What you are asked to do: Only an exact repetition of all the entries will be accepted.

BEGIN

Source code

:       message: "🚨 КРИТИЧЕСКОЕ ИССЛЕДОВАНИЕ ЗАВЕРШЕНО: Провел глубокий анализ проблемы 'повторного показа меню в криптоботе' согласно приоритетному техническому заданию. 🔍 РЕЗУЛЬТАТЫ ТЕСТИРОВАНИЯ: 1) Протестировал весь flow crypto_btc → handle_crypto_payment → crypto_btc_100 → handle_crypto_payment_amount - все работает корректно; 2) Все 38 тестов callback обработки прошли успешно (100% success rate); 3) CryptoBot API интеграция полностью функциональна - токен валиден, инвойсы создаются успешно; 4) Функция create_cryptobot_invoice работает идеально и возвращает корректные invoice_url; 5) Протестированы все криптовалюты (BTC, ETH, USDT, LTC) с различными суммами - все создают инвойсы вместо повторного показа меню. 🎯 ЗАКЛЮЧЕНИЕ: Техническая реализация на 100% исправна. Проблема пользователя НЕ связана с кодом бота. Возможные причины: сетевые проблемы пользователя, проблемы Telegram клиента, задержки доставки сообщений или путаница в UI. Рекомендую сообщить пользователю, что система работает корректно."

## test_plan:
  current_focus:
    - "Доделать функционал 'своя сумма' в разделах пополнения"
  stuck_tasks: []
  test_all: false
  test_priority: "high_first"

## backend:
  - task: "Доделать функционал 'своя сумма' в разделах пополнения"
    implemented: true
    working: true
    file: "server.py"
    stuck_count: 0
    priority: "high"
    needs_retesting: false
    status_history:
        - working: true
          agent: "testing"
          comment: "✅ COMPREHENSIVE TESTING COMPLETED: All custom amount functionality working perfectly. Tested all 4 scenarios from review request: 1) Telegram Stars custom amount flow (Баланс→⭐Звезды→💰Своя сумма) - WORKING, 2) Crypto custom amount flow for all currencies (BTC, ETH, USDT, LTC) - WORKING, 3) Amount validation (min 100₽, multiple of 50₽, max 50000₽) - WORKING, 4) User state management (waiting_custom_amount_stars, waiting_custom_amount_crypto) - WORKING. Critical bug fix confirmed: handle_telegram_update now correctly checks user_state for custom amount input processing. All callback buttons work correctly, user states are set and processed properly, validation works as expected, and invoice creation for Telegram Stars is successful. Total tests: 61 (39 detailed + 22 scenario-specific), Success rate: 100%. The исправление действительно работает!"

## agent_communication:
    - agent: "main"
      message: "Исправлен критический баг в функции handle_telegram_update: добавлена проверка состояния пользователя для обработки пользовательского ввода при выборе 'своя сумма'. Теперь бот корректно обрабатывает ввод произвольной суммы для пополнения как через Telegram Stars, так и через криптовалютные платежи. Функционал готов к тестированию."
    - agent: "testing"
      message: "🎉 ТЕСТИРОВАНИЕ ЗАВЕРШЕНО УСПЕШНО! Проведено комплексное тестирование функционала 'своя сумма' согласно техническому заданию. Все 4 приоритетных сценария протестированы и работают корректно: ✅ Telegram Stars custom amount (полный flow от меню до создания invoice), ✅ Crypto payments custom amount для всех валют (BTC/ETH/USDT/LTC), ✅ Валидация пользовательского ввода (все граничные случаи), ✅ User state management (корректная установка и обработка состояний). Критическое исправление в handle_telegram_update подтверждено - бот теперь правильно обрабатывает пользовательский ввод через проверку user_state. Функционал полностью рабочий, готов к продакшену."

END

Task response:
Source code

:       message: "🚨 КРИТИЧЕСКОЕ ИССЛЕДОВАНИЕ ЗАВЕРШЕНО: Провел глубокий анализ проблемы 'повторного показа меню в криптоботе' согласно приоритетному техническому заданию. 🔍 РЕЗУЛЬТАТЫ ТЕСТИРОВАНИЯ: 1) Протестировал весь flow crypto_btc → handle_crypto_payment → crypto_btc_100 → handle_crypto_payment_amount - все работает корректно; 2) Все 38 тестов callback обработки прошли успешно (100% success rate); 3) CryptoBot API интеграция полностью функциональна - токен валиден, инвойсы создаются успешно; 4) Функция create_cryptobot_invoice работает идеально и возвращает корректные invoice_url; 5) Протестированы все криптовалюты (BTC, ETH, USDT, LTC) с различными суммами - все создают инвойсы вместо повторного показа меню. 🎯 ЗАКЛЮЧЕНИЕ: Техническая реализация на 100% исправна. Проблема пользователя НЕ связана с кодом бота. Возможные причины: сетевые проблемы пользователя, проблемы Telegram клиента, задержки доставки сообщений или путаница в UI. Рекомендую сообщить пользователю, что система работает корректно."

## test_plan:
  current_focus:
    - "Доделать функционал 'своя сумма' в разделах пополнения"
  stuck_tasks: []
  test_all: false
  test_priority: "high_first"

## backend:
  - task: "Доделать функционал 'своя сумма' в разделах пополнения"
    implemented: true
    working: true
    file: "server.py"
    stuck_count: 0
    priority: "high"
    needs_retesting: false
    status_history:
        - working: true
          agent: "testing"
          comment: "✅ COMPREHENSIVE TESTING COMPLETED: All custom amount functionality working perfectly. Tested all 4 scenarios from review request: 1) Telegram Stars custom amount flow (Баланс→⭐Звезды→💰Своя сумма) - WORKING, 2) Crypto custom amount flow for all currencies (BTC, ETH, USDT, LTC) - WORKING, 3) Amount validation (min 100₽, multiple of 50₽, max 50000₽) - WORKING, 4) User state management (waiting_custom_amount_stars, waiting_custom_amount_crypto) - WORKING. Critical bug fix confirmed: handle_telegram_update now correctly checks user_state for custom amount input processing. All callback buttons work correctly, user states are set and processed properly, validation works as expected, and invoice creation for Telegram Stars is successful. Total tests: 61 (39 detailed + 22 scenario-specific), Success rate: 100%. The исправление действительно работает!"

## agent_communication:
    - agent: "main"
      message: "Исправлен критический баг в функции handle_telegram_update: добавлена проверка состояния пользователя для обработки пользовательского ввода при выборе 'своя сумма'. Теперь бот корректно обрабатывает ввод произвольной суммы для пополнения как через Telegram Stars, так и через криптовалютные платежи. Функционал готов к тестированию."
    - agent: "testing"
      message: "🎉 ТЕСТИРОВАНИЕ ЗАВЕРШЕНО УСПЕШНО! Проведено комплексное тестирование функционала 'своя сумма' согласно техническому заданию. Все 4 приоритетных сценария протестированы и работают корректно: ✅ Telegram Stars custom amount (полный flow от меню до создания invoice), ✅ Crypto payments custom amount для всех валют (BTC/ETH/USDT/LTC), ✅ Валидация пользовательского ввода (все граничные случаи), ✅ User state management (корректная установка и обработка состояний). Критическое исправление в handle_telegram_update подтверждено - бот теперь правильно обрабатывает пользовательский ввод через проверку user_state. Функционал полностью рабочий, готов к продакшену."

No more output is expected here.